● Task: If a line in the records below contains the word "than", copy it.

● Entries provided:

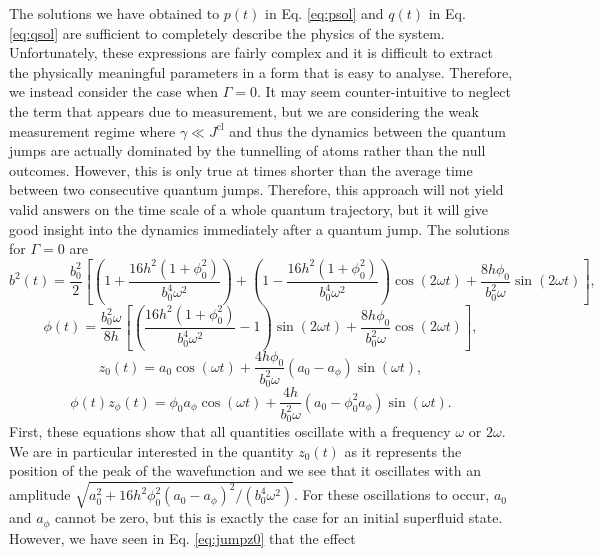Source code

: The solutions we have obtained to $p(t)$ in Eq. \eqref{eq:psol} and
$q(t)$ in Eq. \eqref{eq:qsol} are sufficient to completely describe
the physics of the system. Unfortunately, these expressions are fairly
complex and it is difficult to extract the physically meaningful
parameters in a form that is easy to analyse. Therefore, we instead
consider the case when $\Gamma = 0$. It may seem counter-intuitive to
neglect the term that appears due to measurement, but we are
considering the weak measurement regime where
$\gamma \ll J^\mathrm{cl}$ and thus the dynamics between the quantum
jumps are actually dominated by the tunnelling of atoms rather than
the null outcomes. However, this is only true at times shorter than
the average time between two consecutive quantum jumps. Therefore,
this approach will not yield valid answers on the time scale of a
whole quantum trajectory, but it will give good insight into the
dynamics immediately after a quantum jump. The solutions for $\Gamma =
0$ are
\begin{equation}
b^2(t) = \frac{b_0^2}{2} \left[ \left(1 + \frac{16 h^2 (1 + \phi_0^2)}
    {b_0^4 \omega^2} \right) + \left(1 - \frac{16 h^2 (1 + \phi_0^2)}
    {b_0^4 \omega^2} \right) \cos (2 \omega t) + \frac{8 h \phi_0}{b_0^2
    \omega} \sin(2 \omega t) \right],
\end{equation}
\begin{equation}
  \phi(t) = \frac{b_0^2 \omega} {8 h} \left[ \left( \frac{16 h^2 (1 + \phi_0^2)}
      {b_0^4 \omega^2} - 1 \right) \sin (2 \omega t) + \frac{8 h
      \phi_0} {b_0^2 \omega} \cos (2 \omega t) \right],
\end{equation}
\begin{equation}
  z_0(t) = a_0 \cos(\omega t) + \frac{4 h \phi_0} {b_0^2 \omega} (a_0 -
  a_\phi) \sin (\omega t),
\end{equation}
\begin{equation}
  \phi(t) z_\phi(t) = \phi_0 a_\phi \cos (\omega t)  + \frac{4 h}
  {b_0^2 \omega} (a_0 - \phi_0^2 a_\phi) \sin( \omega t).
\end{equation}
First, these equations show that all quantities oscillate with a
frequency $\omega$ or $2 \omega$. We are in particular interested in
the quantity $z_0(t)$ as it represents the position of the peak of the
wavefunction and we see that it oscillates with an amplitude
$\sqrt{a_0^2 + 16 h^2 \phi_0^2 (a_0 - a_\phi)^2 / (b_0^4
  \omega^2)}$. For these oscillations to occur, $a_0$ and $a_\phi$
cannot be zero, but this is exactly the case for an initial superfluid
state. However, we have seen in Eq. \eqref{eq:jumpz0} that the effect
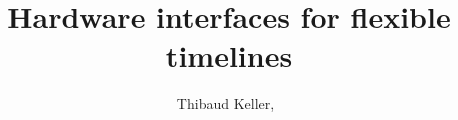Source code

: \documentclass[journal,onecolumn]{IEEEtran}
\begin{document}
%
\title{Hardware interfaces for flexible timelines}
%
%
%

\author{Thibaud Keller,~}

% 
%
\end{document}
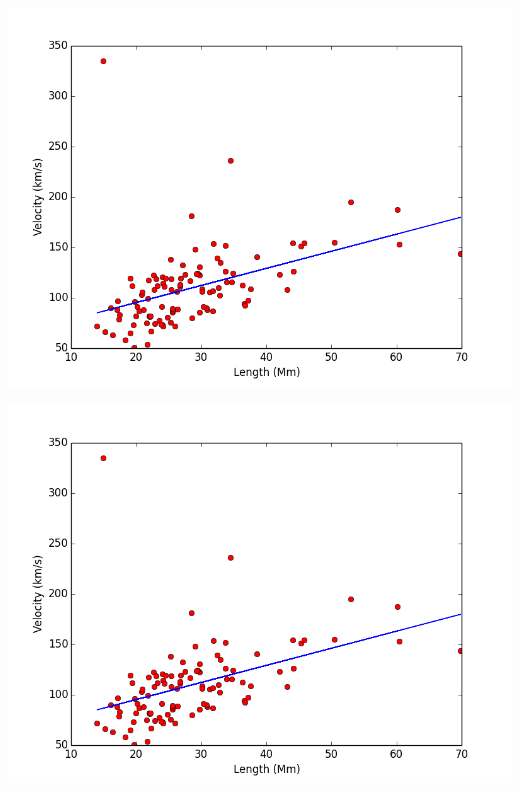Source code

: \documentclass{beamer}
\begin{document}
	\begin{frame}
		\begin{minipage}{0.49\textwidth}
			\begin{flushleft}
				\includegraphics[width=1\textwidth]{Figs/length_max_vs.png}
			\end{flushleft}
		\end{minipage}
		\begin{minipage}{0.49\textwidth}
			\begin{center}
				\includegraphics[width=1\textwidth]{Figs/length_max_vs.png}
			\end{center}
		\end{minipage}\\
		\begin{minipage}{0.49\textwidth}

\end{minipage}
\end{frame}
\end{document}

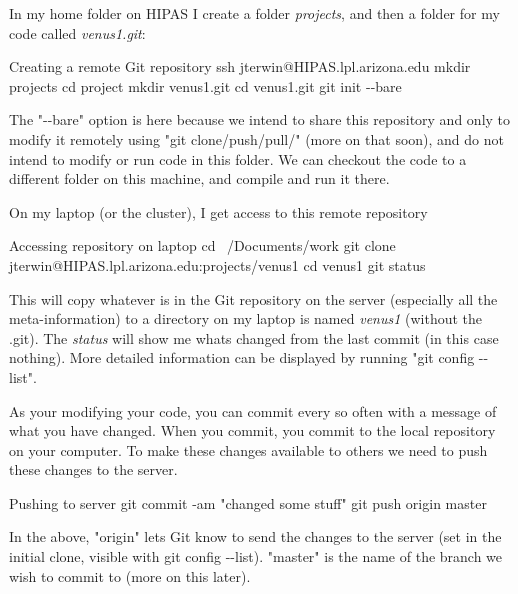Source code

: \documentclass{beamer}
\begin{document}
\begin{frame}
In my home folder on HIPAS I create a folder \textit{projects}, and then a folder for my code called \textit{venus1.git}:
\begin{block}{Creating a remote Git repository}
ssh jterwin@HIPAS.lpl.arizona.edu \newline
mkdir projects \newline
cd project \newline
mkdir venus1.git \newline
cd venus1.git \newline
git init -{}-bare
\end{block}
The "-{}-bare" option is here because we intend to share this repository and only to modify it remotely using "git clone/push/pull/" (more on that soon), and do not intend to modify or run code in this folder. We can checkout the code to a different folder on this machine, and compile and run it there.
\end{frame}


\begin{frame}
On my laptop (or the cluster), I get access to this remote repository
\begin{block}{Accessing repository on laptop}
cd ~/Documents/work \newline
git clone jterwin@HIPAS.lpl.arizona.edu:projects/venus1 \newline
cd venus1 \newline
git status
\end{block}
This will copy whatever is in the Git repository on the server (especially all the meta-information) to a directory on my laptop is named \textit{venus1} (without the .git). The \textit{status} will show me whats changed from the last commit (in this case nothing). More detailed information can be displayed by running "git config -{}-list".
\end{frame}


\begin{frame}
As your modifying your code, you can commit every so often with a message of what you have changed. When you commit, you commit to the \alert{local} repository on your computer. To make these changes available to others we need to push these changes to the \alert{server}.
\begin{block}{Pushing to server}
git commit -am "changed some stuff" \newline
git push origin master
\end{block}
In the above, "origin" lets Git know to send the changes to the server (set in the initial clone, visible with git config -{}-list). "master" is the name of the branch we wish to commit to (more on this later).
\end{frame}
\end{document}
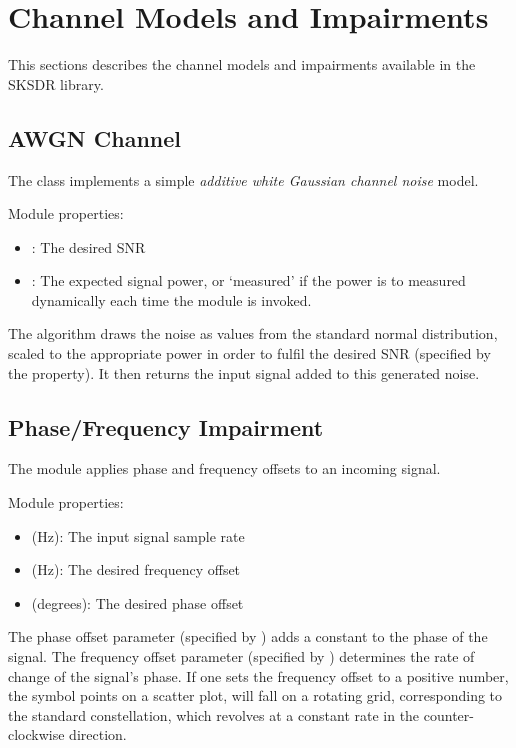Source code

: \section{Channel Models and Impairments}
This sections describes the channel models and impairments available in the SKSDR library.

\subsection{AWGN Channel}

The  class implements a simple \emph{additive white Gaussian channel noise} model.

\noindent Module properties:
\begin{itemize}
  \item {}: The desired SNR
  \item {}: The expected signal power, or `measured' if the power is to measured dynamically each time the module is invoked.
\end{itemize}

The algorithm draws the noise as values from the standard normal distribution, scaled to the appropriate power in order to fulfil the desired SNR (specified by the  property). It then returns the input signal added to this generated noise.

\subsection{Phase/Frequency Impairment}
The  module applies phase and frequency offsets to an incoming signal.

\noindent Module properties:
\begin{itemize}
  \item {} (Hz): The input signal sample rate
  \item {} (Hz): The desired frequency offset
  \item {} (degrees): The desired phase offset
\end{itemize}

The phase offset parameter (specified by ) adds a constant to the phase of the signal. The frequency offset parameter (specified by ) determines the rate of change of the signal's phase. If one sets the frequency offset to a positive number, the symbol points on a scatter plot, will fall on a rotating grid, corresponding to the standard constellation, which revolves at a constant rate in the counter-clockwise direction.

● The answer:
jumps are actually dominated by the tunnelling of atoms rather than
the null outcomes. However, this is only true at times shorter than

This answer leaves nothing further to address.